- **Goal of the exercise**
Edit the records starting at the line containing "En 2025, el" and ending at the line containing "las condiciones de", replacing "vivienda" with "casa". Give back only those lines, with nothing else changed.

╭─ Record extracts

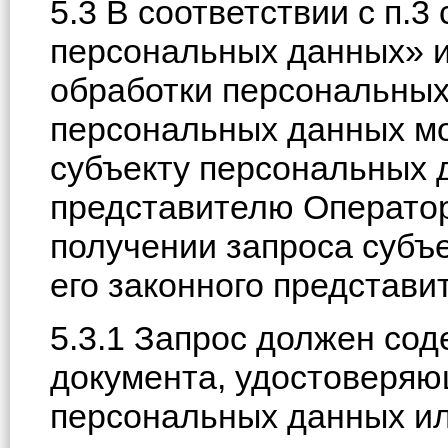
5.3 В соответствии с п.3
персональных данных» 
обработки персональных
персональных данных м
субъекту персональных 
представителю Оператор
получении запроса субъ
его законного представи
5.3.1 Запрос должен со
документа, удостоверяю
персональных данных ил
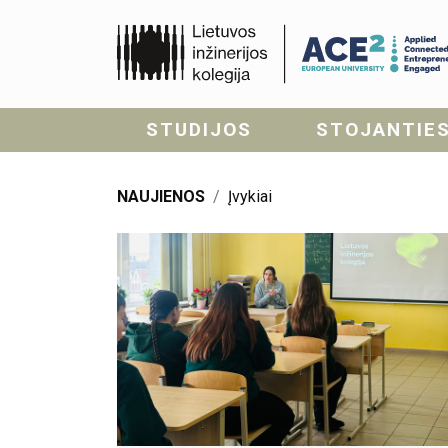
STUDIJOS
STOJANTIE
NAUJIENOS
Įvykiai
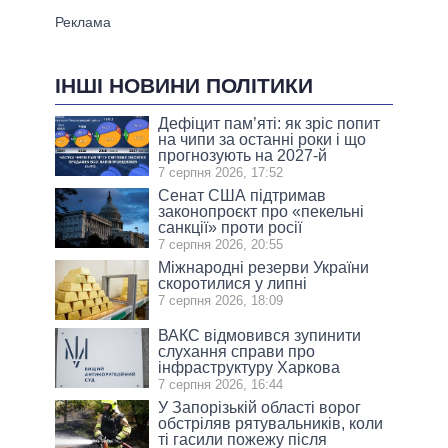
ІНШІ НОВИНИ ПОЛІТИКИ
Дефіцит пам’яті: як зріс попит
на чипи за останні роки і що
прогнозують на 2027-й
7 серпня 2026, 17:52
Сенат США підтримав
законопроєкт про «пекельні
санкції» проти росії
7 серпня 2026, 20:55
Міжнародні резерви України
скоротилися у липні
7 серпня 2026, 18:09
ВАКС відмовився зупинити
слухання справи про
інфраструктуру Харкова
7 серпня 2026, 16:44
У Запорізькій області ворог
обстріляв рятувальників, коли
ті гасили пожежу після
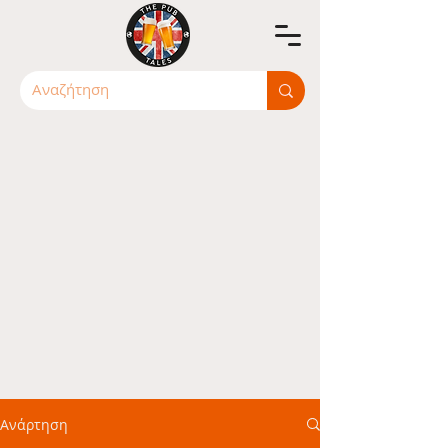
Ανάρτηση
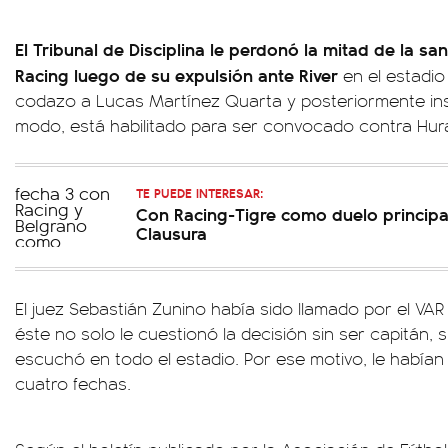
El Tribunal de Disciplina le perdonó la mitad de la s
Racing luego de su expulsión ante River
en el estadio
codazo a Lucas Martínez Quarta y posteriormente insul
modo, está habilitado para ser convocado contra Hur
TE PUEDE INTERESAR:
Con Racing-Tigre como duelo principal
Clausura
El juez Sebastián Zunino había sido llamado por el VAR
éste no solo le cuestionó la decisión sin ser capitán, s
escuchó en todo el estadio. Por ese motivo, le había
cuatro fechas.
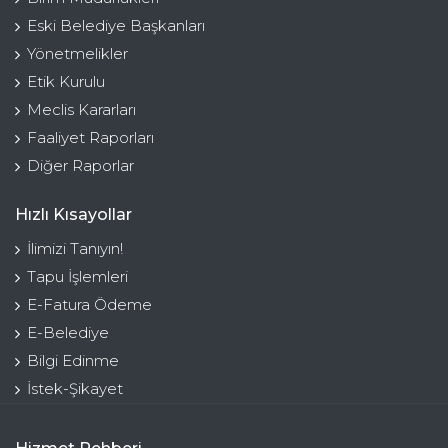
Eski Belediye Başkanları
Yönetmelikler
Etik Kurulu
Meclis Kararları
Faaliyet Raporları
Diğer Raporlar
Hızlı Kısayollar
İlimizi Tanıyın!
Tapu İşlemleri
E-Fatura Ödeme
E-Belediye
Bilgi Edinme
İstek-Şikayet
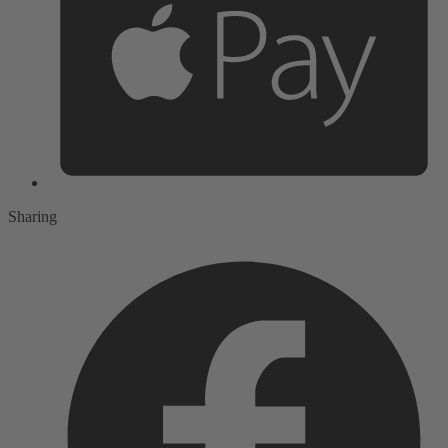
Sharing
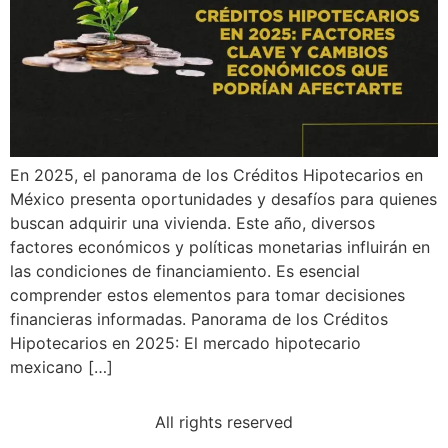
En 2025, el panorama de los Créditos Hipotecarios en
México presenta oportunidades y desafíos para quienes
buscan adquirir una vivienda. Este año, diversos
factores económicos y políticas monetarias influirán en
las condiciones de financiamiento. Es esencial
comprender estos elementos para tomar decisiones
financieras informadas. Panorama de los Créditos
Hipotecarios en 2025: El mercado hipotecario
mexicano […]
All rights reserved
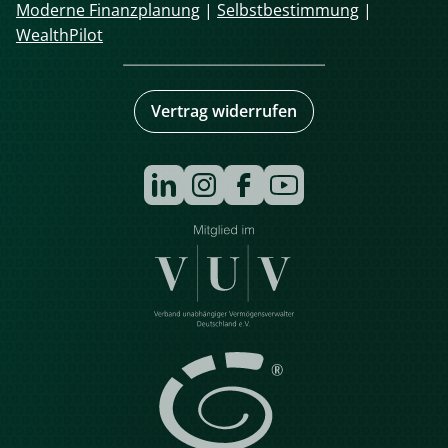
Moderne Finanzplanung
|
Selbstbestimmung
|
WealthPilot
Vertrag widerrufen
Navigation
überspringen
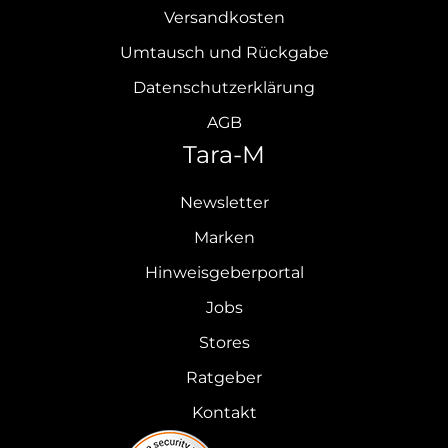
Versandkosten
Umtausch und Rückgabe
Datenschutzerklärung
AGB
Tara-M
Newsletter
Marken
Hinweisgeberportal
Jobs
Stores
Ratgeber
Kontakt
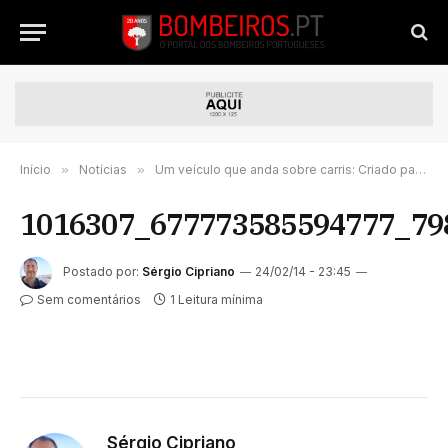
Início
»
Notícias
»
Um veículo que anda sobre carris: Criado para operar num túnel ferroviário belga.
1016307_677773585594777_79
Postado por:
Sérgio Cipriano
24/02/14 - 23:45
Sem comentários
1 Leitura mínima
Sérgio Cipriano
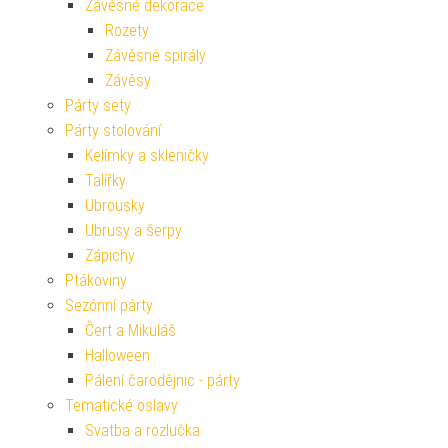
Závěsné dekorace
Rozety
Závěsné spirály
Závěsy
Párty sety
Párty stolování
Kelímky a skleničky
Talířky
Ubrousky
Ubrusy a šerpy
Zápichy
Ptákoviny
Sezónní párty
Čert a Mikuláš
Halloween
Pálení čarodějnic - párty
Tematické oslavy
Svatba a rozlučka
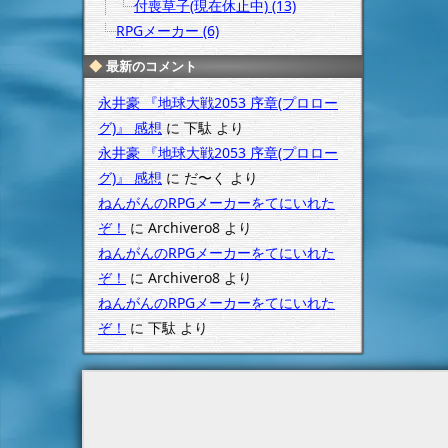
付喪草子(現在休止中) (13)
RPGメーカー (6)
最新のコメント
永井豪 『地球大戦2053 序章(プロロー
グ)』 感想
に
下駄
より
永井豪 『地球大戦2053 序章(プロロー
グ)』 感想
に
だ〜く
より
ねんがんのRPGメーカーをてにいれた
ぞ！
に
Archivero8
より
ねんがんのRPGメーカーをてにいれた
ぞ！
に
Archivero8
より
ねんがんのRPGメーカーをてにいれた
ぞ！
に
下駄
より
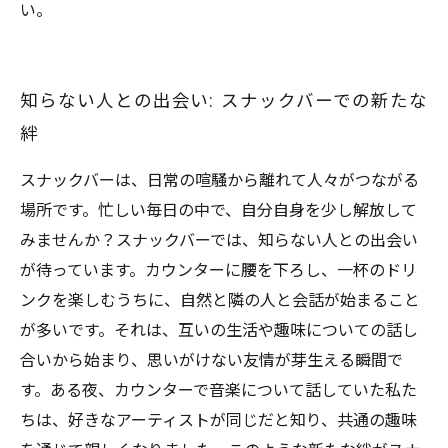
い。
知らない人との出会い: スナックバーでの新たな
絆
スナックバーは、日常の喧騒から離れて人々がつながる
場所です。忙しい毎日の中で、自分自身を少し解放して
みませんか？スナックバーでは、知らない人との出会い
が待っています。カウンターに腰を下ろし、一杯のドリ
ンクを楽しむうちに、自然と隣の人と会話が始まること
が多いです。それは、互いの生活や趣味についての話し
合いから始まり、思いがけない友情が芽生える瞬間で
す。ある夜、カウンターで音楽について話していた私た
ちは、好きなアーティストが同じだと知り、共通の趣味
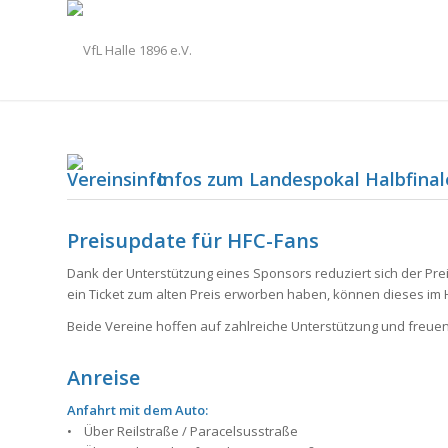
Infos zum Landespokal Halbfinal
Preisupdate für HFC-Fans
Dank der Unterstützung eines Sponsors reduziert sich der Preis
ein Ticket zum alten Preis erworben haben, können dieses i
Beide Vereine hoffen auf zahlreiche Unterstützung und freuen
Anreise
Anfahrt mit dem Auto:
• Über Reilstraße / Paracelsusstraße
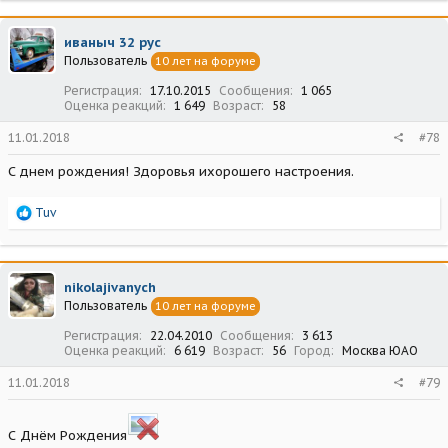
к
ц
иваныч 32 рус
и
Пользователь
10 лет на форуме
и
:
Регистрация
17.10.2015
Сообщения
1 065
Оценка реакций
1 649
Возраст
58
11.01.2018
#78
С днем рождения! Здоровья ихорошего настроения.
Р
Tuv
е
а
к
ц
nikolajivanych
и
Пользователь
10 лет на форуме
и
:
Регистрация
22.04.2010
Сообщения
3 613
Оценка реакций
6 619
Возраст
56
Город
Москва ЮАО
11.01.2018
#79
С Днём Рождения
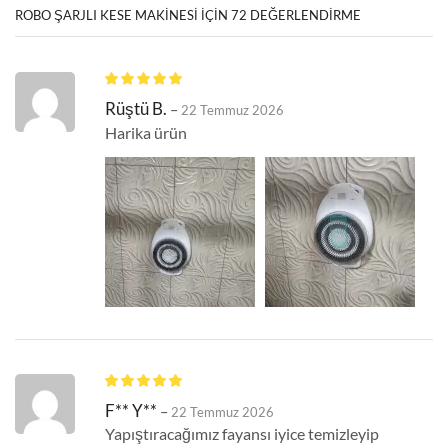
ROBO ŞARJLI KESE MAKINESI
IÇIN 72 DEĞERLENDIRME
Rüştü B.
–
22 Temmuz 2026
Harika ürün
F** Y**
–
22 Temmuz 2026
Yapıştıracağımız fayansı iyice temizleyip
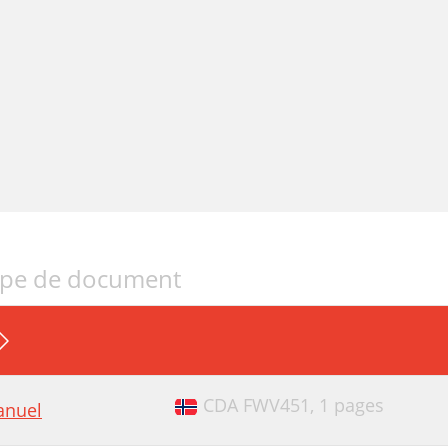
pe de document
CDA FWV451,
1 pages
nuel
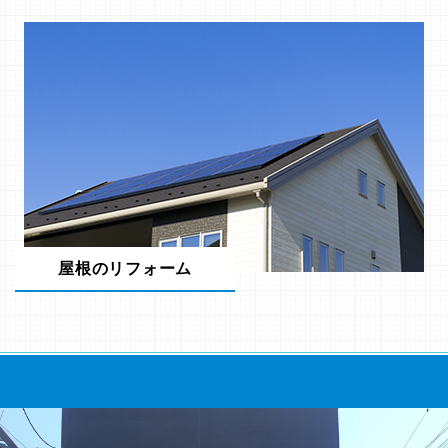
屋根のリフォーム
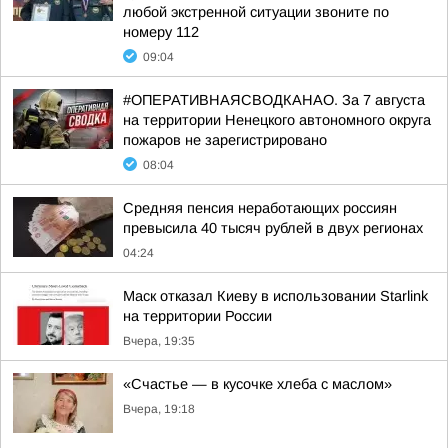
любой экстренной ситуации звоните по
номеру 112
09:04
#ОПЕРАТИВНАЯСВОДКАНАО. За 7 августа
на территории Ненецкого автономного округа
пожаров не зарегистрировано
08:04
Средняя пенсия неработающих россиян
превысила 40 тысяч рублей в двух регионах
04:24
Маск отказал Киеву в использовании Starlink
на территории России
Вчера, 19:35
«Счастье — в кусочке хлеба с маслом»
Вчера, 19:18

╰─

- **Result below**
En 2025, el panorama de los Créditos Hipotecarios en
México presenta oportunidades y desafíos para quienes
buscan adquirir una casa. Este año, diversos
factores económicos y políticas monetarias influirán en
las condiciones de financiamiento. Es esencial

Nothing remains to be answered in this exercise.